=== Begin Enclosure ===

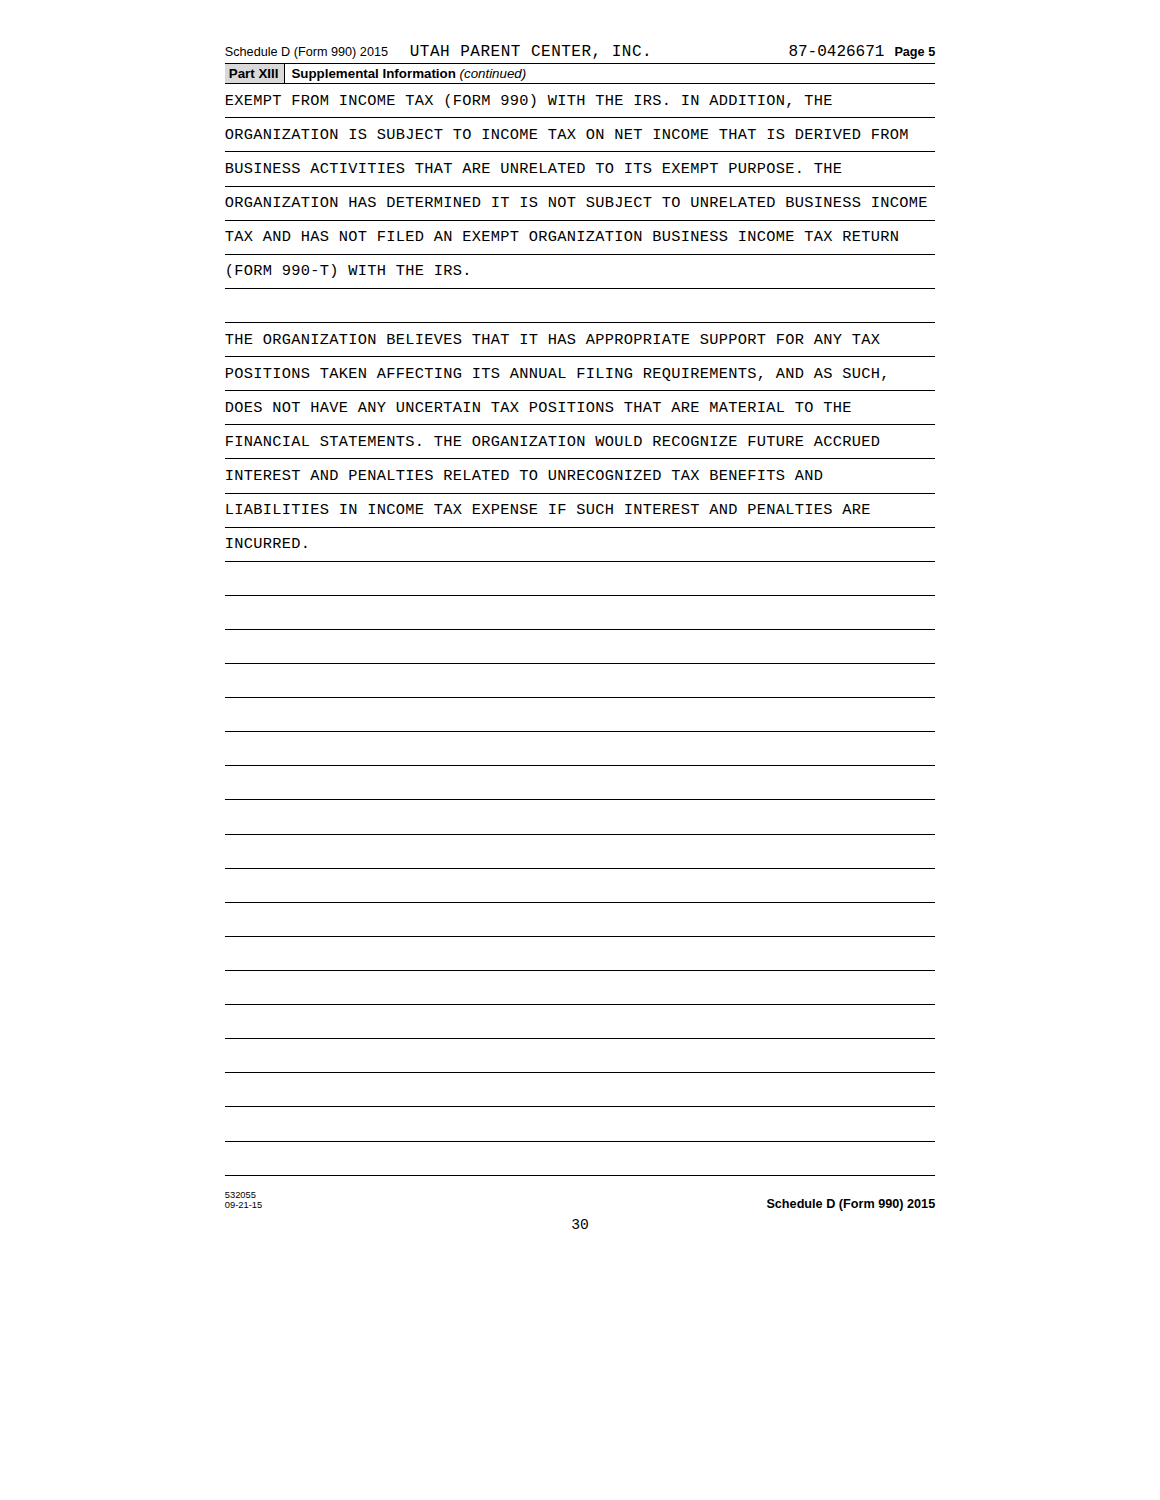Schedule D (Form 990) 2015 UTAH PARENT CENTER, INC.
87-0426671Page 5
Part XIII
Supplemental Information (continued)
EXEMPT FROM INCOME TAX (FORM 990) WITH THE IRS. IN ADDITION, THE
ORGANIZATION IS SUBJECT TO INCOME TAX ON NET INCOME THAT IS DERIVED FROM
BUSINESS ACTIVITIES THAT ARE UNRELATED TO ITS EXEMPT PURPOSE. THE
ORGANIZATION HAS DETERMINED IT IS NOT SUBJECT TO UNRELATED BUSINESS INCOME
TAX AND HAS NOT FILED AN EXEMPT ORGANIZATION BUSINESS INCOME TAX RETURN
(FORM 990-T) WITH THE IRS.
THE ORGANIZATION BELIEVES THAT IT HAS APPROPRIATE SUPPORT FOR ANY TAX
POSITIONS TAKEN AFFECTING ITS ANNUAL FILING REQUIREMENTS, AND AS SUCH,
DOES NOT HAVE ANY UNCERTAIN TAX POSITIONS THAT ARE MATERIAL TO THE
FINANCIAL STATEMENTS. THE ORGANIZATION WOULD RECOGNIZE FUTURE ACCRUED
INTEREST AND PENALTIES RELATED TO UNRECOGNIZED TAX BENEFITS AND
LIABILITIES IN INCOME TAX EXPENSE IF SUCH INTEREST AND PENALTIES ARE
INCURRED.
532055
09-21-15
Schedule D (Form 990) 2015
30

=== End Enclosure ===
=== Begin Enclosure ===

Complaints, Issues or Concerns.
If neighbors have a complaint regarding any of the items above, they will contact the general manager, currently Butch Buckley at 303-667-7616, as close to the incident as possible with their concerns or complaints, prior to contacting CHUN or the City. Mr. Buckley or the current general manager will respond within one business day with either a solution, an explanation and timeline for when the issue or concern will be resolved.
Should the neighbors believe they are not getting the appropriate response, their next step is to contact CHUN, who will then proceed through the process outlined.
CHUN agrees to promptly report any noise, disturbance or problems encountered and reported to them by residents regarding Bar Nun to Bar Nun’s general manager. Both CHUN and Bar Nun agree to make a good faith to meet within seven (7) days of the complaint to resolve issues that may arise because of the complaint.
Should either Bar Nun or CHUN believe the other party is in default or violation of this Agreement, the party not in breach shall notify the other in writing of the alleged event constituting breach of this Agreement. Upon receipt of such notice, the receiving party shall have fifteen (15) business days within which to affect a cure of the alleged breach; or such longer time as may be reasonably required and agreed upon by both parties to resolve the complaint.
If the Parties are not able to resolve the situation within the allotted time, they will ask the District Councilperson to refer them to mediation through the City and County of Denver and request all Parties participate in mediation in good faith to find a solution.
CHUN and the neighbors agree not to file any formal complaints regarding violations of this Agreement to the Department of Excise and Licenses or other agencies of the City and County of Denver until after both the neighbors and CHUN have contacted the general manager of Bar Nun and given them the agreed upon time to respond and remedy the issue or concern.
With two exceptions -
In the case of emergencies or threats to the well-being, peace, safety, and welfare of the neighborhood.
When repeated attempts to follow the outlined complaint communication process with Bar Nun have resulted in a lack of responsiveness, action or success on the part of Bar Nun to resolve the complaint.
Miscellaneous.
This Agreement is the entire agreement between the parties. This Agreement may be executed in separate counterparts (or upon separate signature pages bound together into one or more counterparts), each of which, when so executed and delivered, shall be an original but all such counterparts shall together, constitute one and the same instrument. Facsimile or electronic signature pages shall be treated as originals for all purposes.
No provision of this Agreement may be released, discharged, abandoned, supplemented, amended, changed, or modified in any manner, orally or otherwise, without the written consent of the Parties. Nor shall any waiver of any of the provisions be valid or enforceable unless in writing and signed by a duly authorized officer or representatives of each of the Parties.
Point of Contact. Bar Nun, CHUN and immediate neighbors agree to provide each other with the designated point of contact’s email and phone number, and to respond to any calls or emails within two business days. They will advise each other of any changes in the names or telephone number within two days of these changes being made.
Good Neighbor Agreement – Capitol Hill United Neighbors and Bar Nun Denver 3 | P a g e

=== End Enclosure ===
=== Begin Enclosure ===

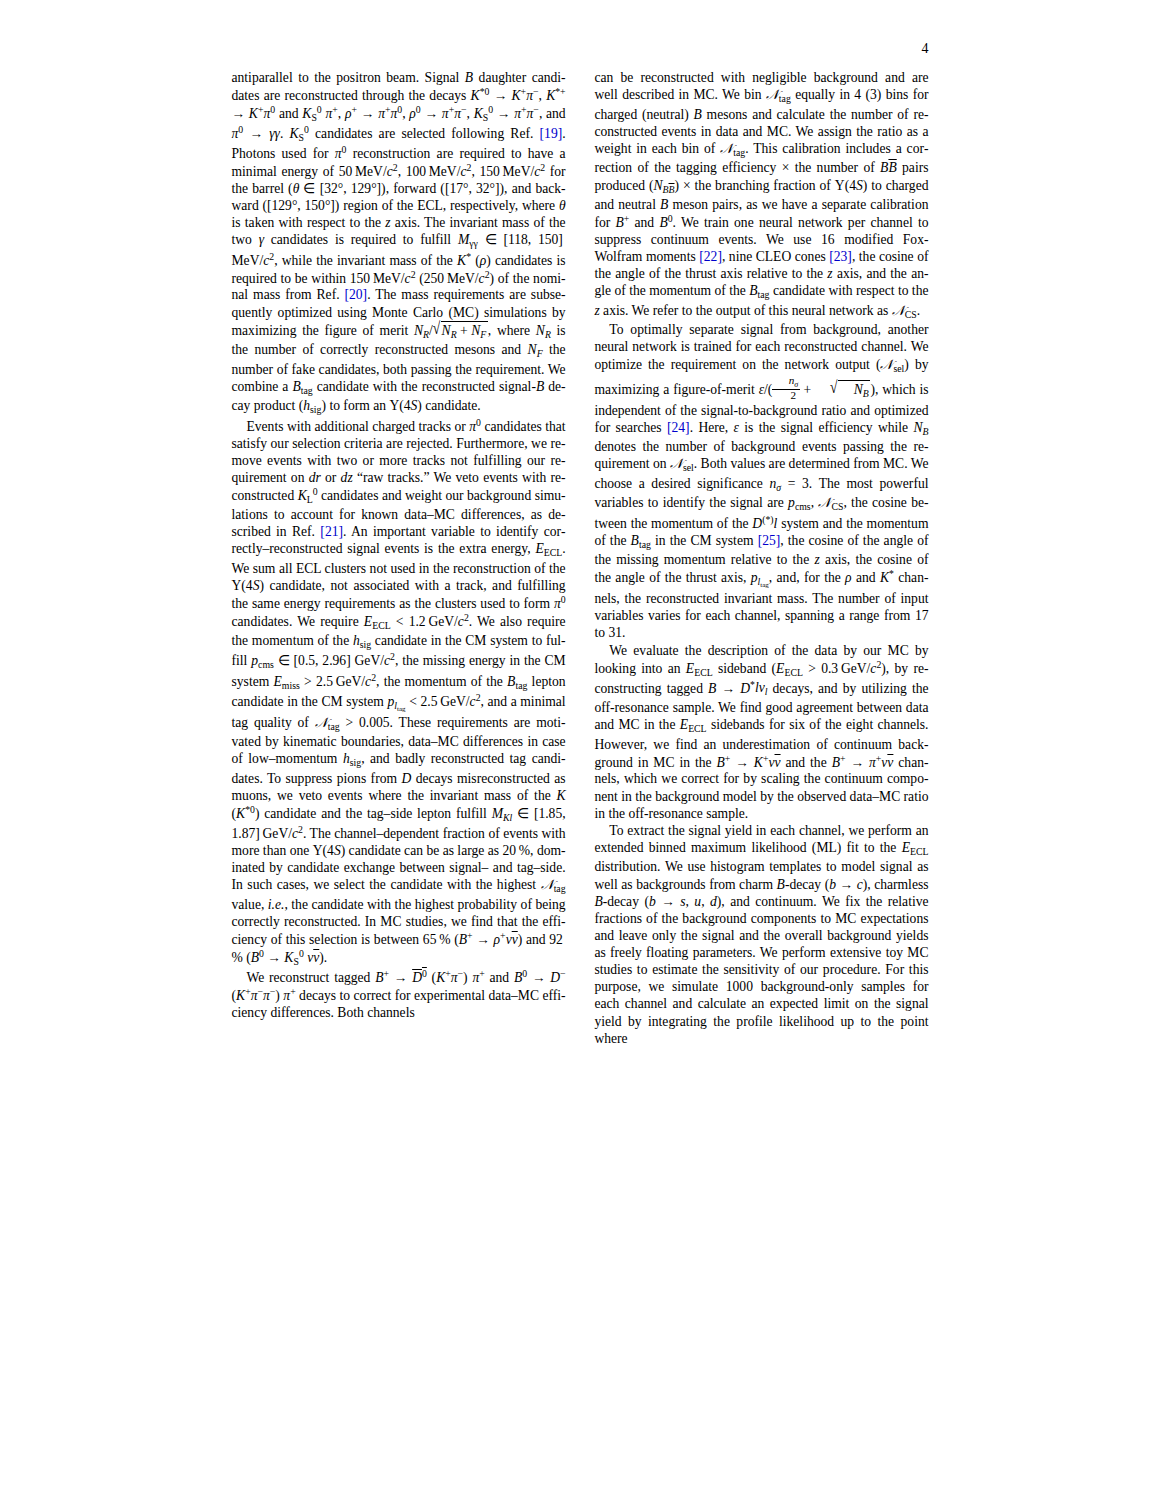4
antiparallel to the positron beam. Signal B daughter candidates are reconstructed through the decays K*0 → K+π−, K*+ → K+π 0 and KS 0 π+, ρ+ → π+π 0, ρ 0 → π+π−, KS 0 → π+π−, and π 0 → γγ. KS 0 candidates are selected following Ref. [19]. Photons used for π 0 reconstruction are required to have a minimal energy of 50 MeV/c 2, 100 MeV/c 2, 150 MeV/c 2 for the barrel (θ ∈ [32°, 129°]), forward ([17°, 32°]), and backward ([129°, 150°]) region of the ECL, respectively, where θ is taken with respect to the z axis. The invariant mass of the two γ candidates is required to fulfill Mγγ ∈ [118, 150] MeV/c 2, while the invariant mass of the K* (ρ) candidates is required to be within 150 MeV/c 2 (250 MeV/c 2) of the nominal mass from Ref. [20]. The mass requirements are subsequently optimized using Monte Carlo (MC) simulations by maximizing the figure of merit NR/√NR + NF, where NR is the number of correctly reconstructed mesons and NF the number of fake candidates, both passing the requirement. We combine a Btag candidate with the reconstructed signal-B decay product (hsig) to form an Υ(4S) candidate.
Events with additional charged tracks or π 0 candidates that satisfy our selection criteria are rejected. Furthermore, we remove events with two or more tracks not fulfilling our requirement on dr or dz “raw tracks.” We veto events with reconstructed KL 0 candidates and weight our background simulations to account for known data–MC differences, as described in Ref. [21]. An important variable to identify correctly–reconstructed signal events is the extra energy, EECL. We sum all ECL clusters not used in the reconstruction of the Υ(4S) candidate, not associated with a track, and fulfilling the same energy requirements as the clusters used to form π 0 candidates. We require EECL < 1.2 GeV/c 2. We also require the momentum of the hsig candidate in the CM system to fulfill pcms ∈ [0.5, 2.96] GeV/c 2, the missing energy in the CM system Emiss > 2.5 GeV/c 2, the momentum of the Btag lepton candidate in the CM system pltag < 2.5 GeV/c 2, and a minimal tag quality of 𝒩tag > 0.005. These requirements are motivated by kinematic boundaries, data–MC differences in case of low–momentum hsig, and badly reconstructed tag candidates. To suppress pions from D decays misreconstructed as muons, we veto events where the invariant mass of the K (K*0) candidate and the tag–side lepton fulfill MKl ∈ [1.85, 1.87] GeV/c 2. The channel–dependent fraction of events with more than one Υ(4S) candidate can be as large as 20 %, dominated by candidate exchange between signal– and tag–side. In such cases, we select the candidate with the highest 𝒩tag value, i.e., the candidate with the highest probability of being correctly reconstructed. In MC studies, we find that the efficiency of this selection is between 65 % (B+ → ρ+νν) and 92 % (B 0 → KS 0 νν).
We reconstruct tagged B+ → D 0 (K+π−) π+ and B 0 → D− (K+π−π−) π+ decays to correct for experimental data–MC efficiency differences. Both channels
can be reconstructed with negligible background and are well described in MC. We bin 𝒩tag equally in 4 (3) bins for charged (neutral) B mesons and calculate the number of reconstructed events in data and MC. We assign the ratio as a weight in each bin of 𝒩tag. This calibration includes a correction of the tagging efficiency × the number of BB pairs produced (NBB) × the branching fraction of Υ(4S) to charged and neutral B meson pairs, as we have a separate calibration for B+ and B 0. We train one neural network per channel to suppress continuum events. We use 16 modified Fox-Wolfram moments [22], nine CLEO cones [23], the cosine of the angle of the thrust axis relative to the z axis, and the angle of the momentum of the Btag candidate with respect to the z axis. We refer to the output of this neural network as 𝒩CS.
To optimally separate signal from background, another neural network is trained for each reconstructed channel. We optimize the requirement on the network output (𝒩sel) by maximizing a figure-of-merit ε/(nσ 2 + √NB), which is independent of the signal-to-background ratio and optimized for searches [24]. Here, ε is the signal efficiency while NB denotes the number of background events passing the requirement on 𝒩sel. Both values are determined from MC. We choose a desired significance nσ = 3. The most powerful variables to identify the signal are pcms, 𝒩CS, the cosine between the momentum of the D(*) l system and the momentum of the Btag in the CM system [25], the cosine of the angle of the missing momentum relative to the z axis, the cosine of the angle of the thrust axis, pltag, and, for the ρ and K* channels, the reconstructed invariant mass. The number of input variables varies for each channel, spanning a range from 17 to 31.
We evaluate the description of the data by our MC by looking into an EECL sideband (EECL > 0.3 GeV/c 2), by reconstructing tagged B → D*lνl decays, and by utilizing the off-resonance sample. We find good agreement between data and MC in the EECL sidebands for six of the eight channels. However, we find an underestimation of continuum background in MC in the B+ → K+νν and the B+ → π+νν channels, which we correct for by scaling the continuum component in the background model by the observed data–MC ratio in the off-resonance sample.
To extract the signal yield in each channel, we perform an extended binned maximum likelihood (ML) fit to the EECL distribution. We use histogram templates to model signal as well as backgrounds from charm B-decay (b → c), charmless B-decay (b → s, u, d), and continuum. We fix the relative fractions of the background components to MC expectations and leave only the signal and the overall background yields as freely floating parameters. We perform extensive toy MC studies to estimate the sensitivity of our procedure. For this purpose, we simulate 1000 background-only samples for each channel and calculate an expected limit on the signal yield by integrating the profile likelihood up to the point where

=== End Enclosure ===

TASK INSTRUCTIONS – The required output is every line above from the one with "CHUN agrees to" down to the one with "Should either Bar", restated word for word, ends included.

EXPECTED ANSWER –
CHUN agrees to promptly report any noise, disturbance or problems encountered and reported to them by residents regarding Bar Nun to Bar Nun’s general manager. Both CHUN and Bar Nun agree to make a good faith to meet within seven (7) days of the complaint to resolve issues that may arise because of the complaint.
Should either Bar Nun or CHUN believe the other party is in default or violation of this Agreement, the party not in breach shall notify the other in writing of the alleged event constituting breach of this Agreement. Upon receipt of such notice, the receiving party shall have fifteen (15) business days within which to affect a cure of the alleged breach; or such longer time as may be reasonably required and agreed upon by both parties to resolve the complaint.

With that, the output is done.